**PROBLEM 1**:
Decide whether each statement below agrees with the forum post about adding electric power to a petrol car. Answer yes or no for each, and quote the exact words from the post that settle it.

(a) The writer's classic petrol car is now faster than the daily-driven EV.
(b) The writer says a full EV conversion is somehow easier than adding a small system.
(c) For the first option, the battery pack under discussion is maybe 5 kWh.
**PROBLEM 2**:
Continue the forum post about adding electric power to a petrol car, starting right after its final sentence.

**DOCUMENT SECTION**:
Sorry that this is not a 100% EV question, but I already drive an EV (Bolt/Ampera-e) as a daily. And my classic petrol car (Toyota MR2 1985) is now slower than my daily driver :p
I already have knowledge about motors and battery systems, however, I am doubting how you could add a small system to an existing petrol car.
Converting to full EV is somehow easier because you bolt on the electric motor with a plate.
Making a hybrid of a rear wheel drive or 4x4 gives you some options on the axles.
However, with an FF or MR layout (and a 4 cilinder in a small car), there are very little options to add a motor to add power to the drivetrain.
You cannot do anything with the axles, and there is usually very little space to do anything on the timing belt side of the engine (in my car there is no space)

I can think of some ways at this point and I am hoping to see some examples. Or something I hadn't thought off.

1: Remove alternator and place a (small) electric motor there. Maybe some nice small motor at 48 or 96v, that goes on the belt drive.
This would make an easy conversion, but the downsides are that size and power is very limited. How much could you do over a belt drive? probably 10kW is already to much and break belts really easily?
It would already allow you to start the motor via the added electric motor and do some nice regen, but it is only a small boost in power.
Ditching the alternator and the starter and possibly the 12v battery, it wouldn't really increase the weight, so that is nice. (we are talking about a very small battery pack of maybe 5 kWh or so)
Would make things more efficient with only small boost in performance.

2: Remove starter motor and add an electric motor there.
Would allow for more power, but it is probably very limited what you can do with such a tiny gear?
Motor cannot be to big as it will stick out to much from the ICE engine.

3: Try to get a gearbox for a 4wd version of the same car, and connect the output to the electric motor.
(in my case a corolla 4wd gearbox?)
This is already getting complicated and needs quite some work.
Also, because of the ratios, it is probably hard to match it on RPMs for an electric motor.
And you have to weld the 4wd center diff, which is usually some kind of viscosity coupler, when talking about older cars (without electronic guided 4wd)

**SUPPLIED ENTRIES**:
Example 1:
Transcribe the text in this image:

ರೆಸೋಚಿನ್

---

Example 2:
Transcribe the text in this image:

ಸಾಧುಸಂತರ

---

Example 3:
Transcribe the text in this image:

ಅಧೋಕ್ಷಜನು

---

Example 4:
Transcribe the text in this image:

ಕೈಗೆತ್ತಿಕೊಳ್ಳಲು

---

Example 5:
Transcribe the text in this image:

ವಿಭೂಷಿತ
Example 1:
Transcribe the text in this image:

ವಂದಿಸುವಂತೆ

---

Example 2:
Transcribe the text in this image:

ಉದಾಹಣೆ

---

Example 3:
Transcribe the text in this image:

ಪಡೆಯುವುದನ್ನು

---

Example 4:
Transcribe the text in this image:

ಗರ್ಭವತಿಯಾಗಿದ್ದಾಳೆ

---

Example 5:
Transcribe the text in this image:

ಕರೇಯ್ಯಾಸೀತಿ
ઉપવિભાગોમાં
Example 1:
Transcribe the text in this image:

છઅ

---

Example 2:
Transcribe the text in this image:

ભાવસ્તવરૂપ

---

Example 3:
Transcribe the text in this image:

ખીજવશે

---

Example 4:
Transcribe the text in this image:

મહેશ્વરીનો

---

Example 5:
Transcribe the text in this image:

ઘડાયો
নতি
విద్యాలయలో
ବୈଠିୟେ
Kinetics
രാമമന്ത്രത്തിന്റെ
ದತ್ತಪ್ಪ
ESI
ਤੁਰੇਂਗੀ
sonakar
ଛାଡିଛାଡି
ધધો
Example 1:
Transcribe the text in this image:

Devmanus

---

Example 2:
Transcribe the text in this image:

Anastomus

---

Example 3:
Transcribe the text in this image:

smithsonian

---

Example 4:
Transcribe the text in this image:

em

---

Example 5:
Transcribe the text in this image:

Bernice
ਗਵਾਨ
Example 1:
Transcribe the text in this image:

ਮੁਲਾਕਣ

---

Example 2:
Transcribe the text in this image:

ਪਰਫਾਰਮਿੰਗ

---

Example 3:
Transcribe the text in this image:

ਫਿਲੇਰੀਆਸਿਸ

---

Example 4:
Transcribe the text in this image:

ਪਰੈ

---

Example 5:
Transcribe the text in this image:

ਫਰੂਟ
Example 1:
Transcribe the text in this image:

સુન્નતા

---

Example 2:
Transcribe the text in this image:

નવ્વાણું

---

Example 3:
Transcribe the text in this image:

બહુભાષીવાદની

**ANSWER 1**:
(a) No: "my classic petrol car (Toyota MR2 1985) is now slower than my daily driver"
(b) Yes: "Converting to full EV is somehow easier because you bolt on the electric motor with a plate."
(c) Yes: "(we are talking about a very small battery pack of maybe 5 kWh or so)"

**ANSWER 2**:
4: Try to drive the front wheels with electric motors. This would make it 4wd and has some grip advantages.
However, even though it might grip better, I want it to remain a (mainly) rear wheel drive car because that is why it drives so nice.

5: Similar to point 1, find some space to fit an electric motor parallel to the petrol engine and use chain or other drive to connect electric motor to crankshaft pully.
In the MR2 that is possible, sacrificing trunk space. This would allow for some beefy electric motor putting down some power.
As engine can move in the rubber engine mounts, will the crankshaft location not move to much so that chain drive to fixed electric motor will work?
Downside is cutting the body, and it would be nice to be possible to revert all these changes to original.
Would allow for a 100kW motor if chain drive can do that, doubling the power of the car.

6: Go the Prius route. This would probably work out in term of drive axles since Toyota reuses a lot. Lots of work, but quite a power boost.
But it would ruin the driving experience if it would be the CVT operation. Even if CVT is faster.

I am afraid that only option 1 is not too intrusive for the car, and it somewhat of a small project that wouldn't take too long.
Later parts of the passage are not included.